──────── Entries supplied

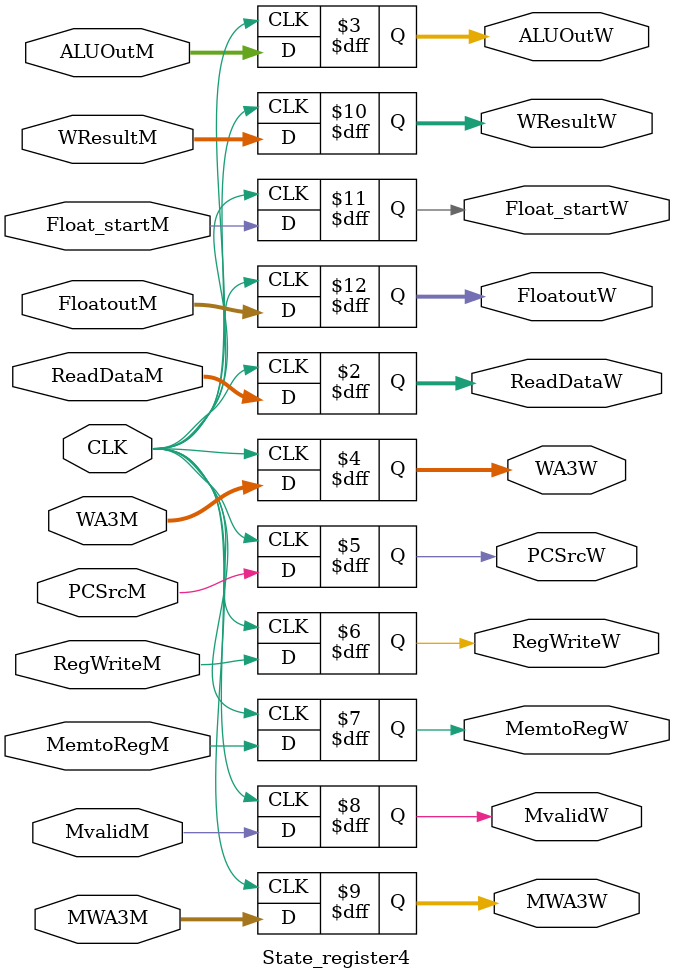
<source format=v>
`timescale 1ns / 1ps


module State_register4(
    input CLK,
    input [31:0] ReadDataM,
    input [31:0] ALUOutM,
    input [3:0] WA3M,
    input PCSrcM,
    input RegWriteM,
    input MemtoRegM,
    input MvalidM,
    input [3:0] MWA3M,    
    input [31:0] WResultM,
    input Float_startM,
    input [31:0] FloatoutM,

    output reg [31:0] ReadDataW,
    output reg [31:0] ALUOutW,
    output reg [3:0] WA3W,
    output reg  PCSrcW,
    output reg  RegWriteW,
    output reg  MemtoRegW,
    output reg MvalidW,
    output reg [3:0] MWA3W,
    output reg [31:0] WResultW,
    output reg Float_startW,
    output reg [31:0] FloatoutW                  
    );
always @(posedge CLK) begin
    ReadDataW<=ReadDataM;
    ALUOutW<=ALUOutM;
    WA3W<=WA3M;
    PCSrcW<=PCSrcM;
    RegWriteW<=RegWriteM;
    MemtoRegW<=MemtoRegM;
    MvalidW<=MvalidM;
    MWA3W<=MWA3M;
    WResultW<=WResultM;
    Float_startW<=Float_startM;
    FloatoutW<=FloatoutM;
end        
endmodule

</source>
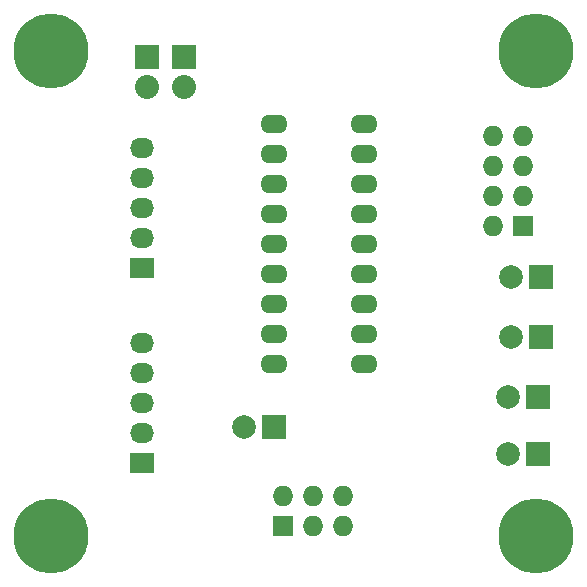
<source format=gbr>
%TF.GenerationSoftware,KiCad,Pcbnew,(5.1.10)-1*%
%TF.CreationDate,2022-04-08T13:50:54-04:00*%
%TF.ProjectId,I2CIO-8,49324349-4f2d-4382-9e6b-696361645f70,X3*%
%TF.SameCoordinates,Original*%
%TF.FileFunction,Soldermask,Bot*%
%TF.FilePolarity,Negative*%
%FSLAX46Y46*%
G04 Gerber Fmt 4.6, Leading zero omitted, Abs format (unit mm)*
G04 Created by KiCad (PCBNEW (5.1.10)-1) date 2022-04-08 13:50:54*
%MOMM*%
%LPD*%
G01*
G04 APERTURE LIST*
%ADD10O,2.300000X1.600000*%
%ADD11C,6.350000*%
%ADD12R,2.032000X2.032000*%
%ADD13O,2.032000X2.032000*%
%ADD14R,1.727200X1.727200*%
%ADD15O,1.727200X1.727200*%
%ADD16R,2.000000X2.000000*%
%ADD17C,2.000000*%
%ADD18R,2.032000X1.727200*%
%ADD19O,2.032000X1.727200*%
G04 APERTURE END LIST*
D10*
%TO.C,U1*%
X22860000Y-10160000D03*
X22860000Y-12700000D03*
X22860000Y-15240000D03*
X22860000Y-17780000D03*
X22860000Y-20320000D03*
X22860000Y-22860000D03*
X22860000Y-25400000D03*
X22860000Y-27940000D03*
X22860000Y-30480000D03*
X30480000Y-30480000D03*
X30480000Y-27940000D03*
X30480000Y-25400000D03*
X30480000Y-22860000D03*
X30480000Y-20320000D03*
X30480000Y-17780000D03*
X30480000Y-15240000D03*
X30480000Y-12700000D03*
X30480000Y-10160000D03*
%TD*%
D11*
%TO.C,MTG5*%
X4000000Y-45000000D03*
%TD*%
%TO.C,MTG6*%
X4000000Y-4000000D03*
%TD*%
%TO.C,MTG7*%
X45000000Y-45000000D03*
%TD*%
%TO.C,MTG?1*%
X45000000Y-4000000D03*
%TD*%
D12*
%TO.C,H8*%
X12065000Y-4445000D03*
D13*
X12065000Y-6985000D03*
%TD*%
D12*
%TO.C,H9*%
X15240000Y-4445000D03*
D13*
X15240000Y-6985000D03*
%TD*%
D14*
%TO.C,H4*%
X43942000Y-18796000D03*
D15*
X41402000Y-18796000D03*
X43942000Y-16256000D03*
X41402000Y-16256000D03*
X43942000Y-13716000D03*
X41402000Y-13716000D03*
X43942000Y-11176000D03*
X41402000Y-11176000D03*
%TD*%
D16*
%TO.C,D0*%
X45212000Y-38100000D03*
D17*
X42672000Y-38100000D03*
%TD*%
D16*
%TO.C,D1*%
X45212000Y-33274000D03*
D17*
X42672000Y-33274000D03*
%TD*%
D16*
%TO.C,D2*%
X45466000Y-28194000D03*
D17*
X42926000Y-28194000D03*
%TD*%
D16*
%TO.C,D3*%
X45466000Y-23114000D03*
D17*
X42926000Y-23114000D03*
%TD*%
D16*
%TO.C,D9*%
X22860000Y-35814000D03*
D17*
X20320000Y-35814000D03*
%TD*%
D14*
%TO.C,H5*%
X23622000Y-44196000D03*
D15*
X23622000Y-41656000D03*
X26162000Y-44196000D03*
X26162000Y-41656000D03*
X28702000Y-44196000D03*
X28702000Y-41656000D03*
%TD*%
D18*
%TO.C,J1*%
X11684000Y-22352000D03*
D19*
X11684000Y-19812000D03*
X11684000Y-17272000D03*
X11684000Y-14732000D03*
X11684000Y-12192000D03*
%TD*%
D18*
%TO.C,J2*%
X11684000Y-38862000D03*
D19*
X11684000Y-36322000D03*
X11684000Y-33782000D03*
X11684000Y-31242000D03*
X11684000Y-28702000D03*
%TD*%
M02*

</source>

────────────────

§ **Activity**: Once you find the string "WResultW" in a line of the records, copy that line.

§ **Answer**:
    output reg [31:0] WResultW,
    WResultW<=WResultM;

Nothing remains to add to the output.